Côte d’Ivoire – Mali : Mamadou Hawa Gassama condamné à Abidjan pour des propos contre Alassane Ouattara

Le tribunal correctionnel d’Abidjan, en Côte d’Ivoire, a condamné le député du Conseil national de transition (CNT) du Mali, Mamadou Hawa Gassama, à trois ans de prison assortis d’une lourde amende pour des propos jugés offensants à l’égard du président ivoirien Alassane Ouattara. L’information a été rapportée par le site d’actualité ivoirien 7info.


Selon la même source, l’élu malien a été reconnu coupable de « diffusion d’expressions outrageantes par internet », une infraction prévue et sanctionnée par la législation ivoirienne. Les faits reprochés remontent à deux ans, lorsque Mamadou Hawa Gassama avait publiquement qualifié le chef de l’État ivoirien d’« ennemi numéro un du Mali », dans un contexte de fortes tensions diplomatiques entre Bamako et certains pays de la sous-région.
◆ ◆ ◆ ◆ ◆
• Série de tâches:
**1)** Relevez tous les noms de pays et de villes cités dans l'article ci-dessus sur la condamnation de Mamadou Hawa Gassama.
**2)** Rédigez la suite de l'article sur la condamnation de Mamadou Hawa Gassama en reprenant après sa dernière phrase.

• Données recueillies:
◆ ◆ ◆ ◆ ◆
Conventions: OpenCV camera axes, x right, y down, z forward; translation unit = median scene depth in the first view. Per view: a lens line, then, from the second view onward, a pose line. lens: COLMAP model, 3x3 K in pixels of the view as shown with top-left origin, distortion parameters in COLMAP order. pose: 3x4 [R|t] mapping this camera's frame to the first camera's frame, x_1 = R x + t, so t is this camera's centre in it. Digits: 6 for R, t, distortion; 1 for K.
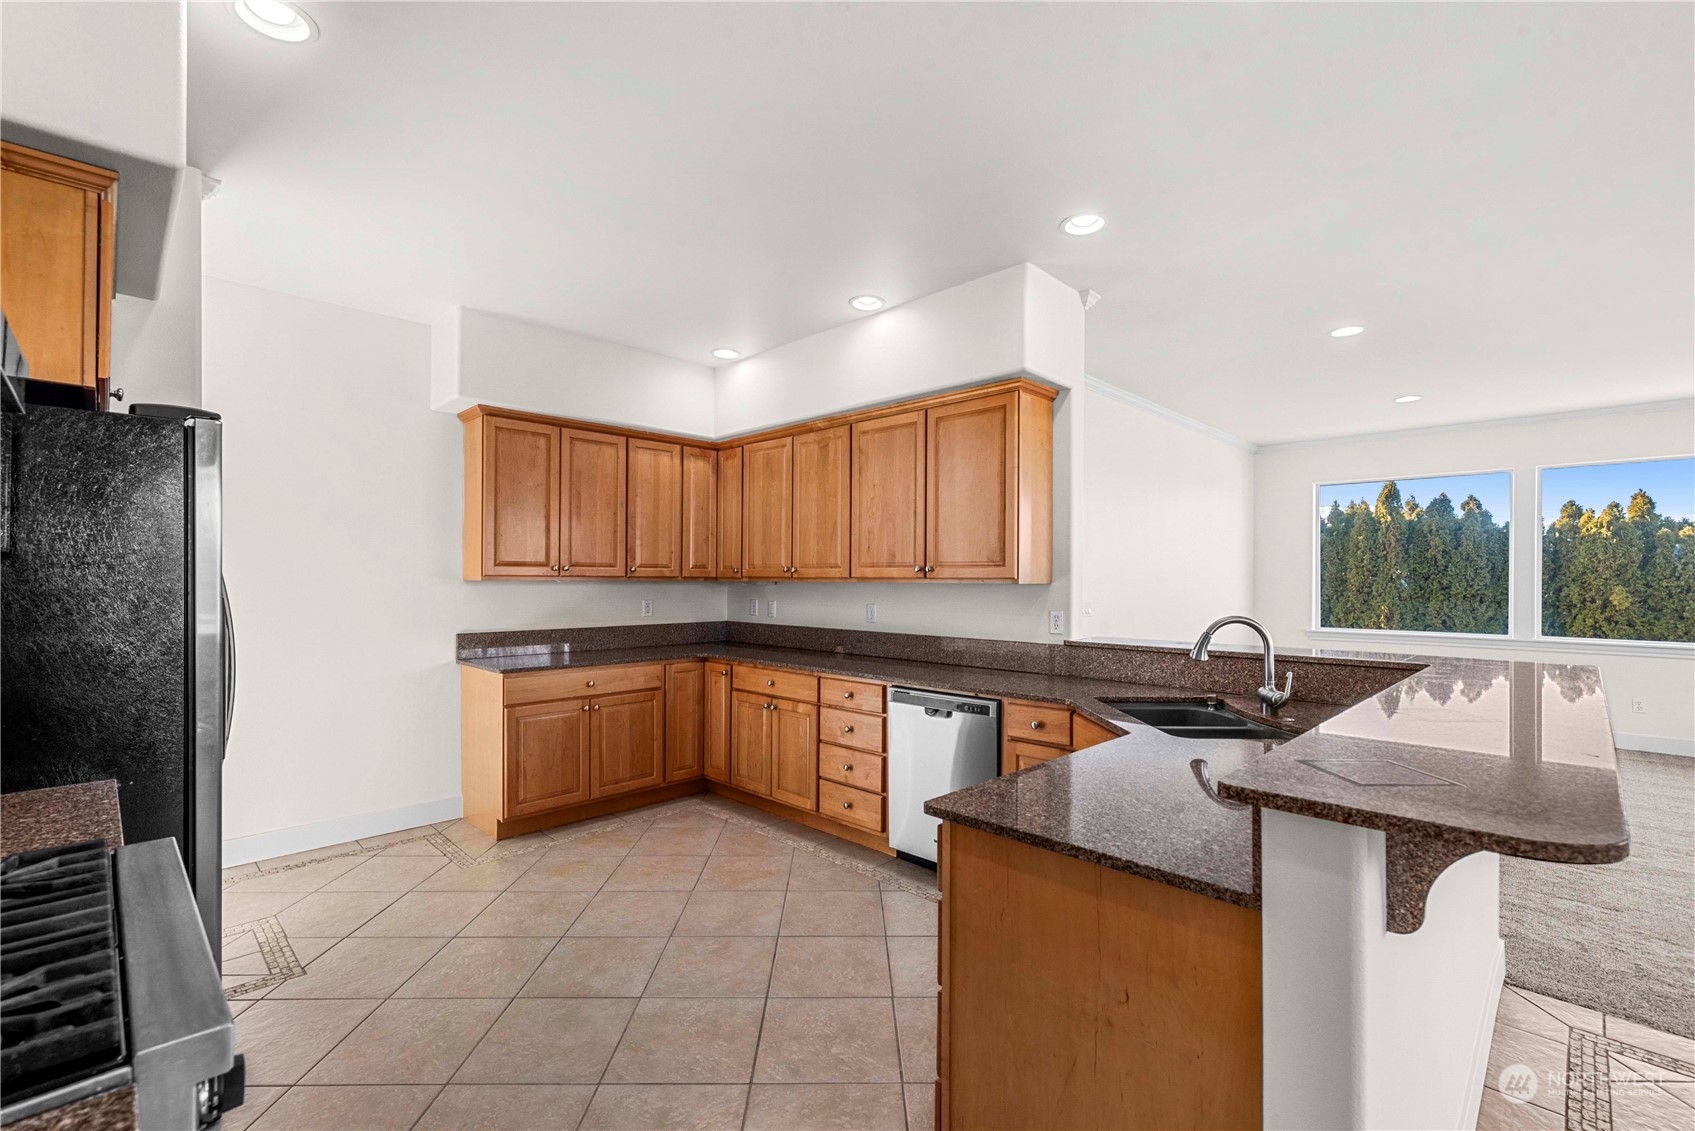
lens RADIAL K [[736.0, 0, 842.8], [0, 736.0, 575.4], [0, 0, 1]] dist [0.001393, 0.000390]
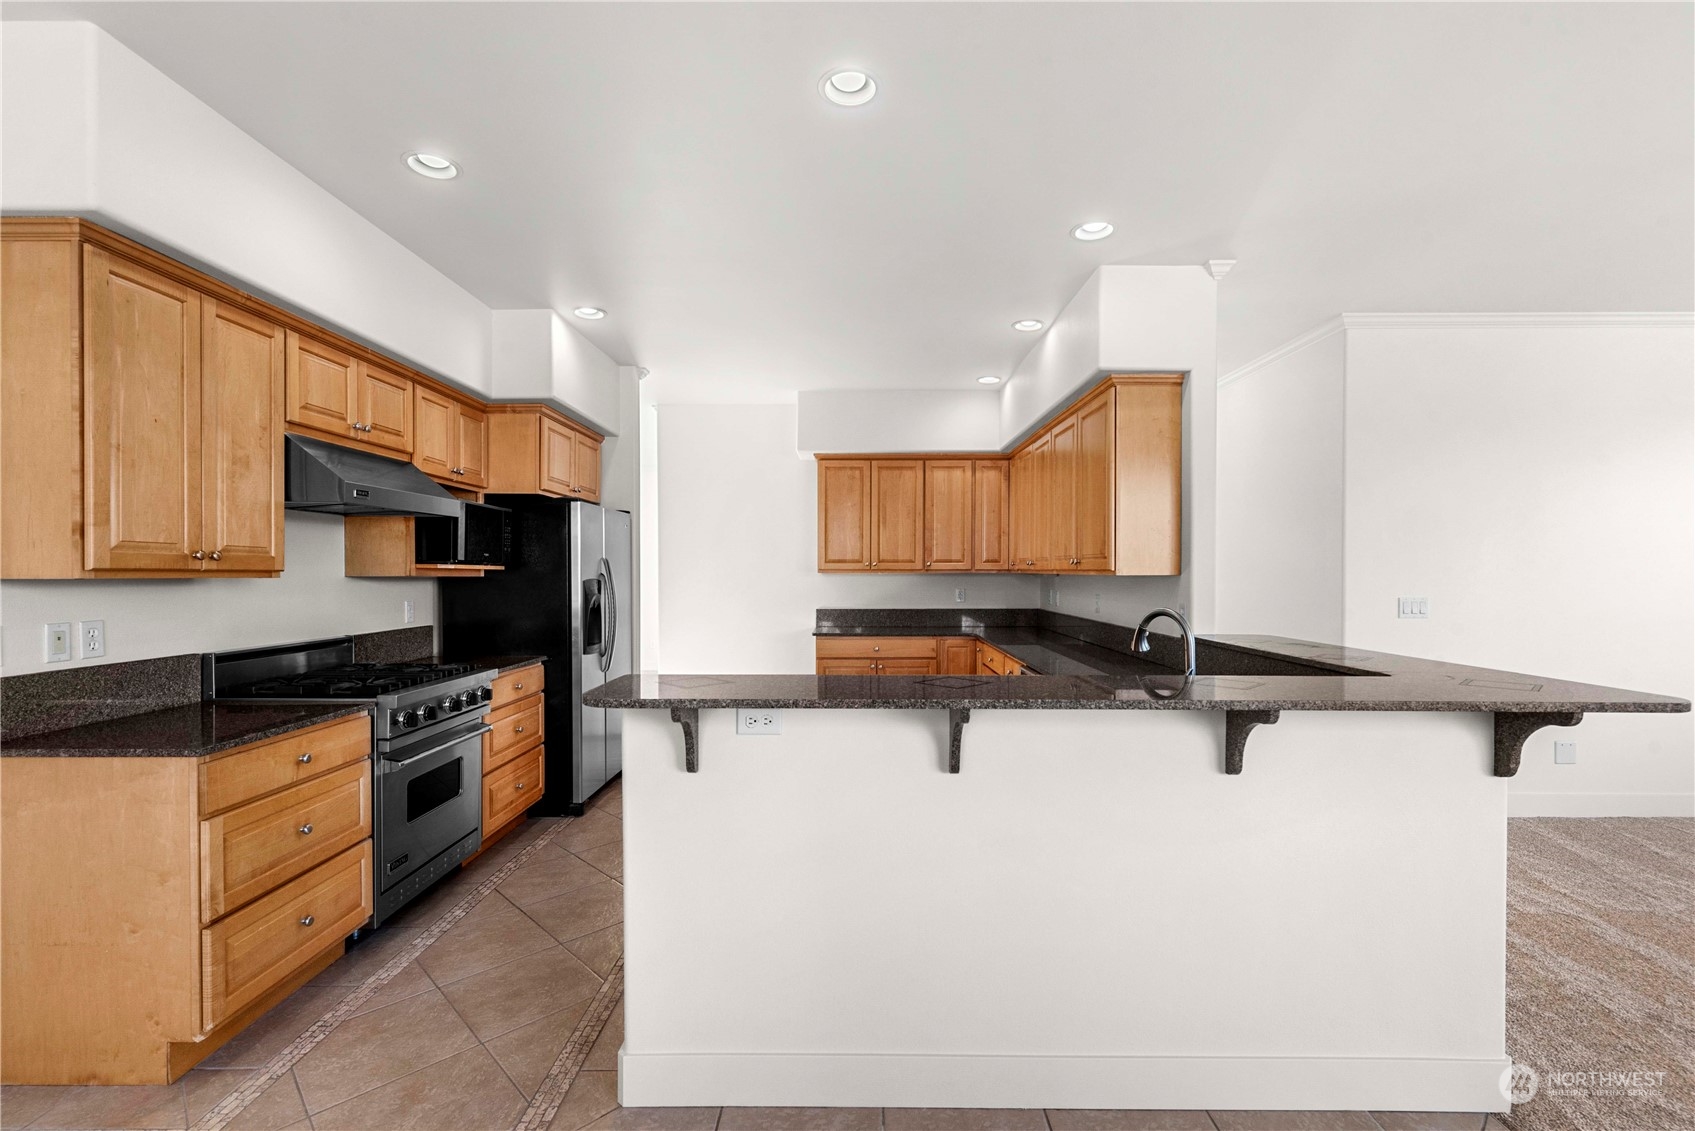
lens RADIAL K [[736.0, 0, 846.9], [0, 736.0, 568.2], [0, 0, 1]] dist [0.001393, 0.000390]
pose [[0.707941, -0.010931, -0.706187, 0.531114], [0.006160, 0.999938, -0.009302, 0.010335], [0.706245, 0.002235, 0.707964, 0.002458]]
◆ ◆ ◆ ◆ ◆
• Réponses par tâche:
**1)** Côte d'Ivoire, Mali, Abidjan, Bamako

**2)**
À l’époque, ces déclarations intervenaient alors que la Communauté économique des États de l’Afrique de l’Ouest (Cédéao) avait imposé de lourdes sanctions au Mali à la suite du processus de transition politique engagé par les autorités de Bamako.

Plusieurs responsables maliens et acteurs proches du pouvoir de transition avaient dénoncé ce qu’ils percevaient comme une ingérence de certains États membres de l’organisation régionale, la Côte d’Ivoire étant souvent citée parmi les pays les plus fermes vis-à-vis du régime malien.


Cette condamnation, prononcée par une juridiction ivoirienne, soulève des questions sur la portée juridique des propos tenus sur les réseaux sociaux et sur les conséquences judiciaires possibles des discours politiques transfrontaliers en Afrique de l’Ouest. Elle intervient dans un contexte régional encore marqué par des relations parfois tendues entre les pays de la Confédération des États du Sahel (AES) et certains membres de la Cédéao.


Si les autorités ivoiriennes estiment que la décision de justice vise à sanctionner des propos diffamatoires et à préserver l’honneur des institutions, du côté malien, cette affaire pourrait raviver le débat sur la liberté d’expression des responsables politiques et sur la judiciarisation des différends diplomatiques dans l’espace ouest-africain.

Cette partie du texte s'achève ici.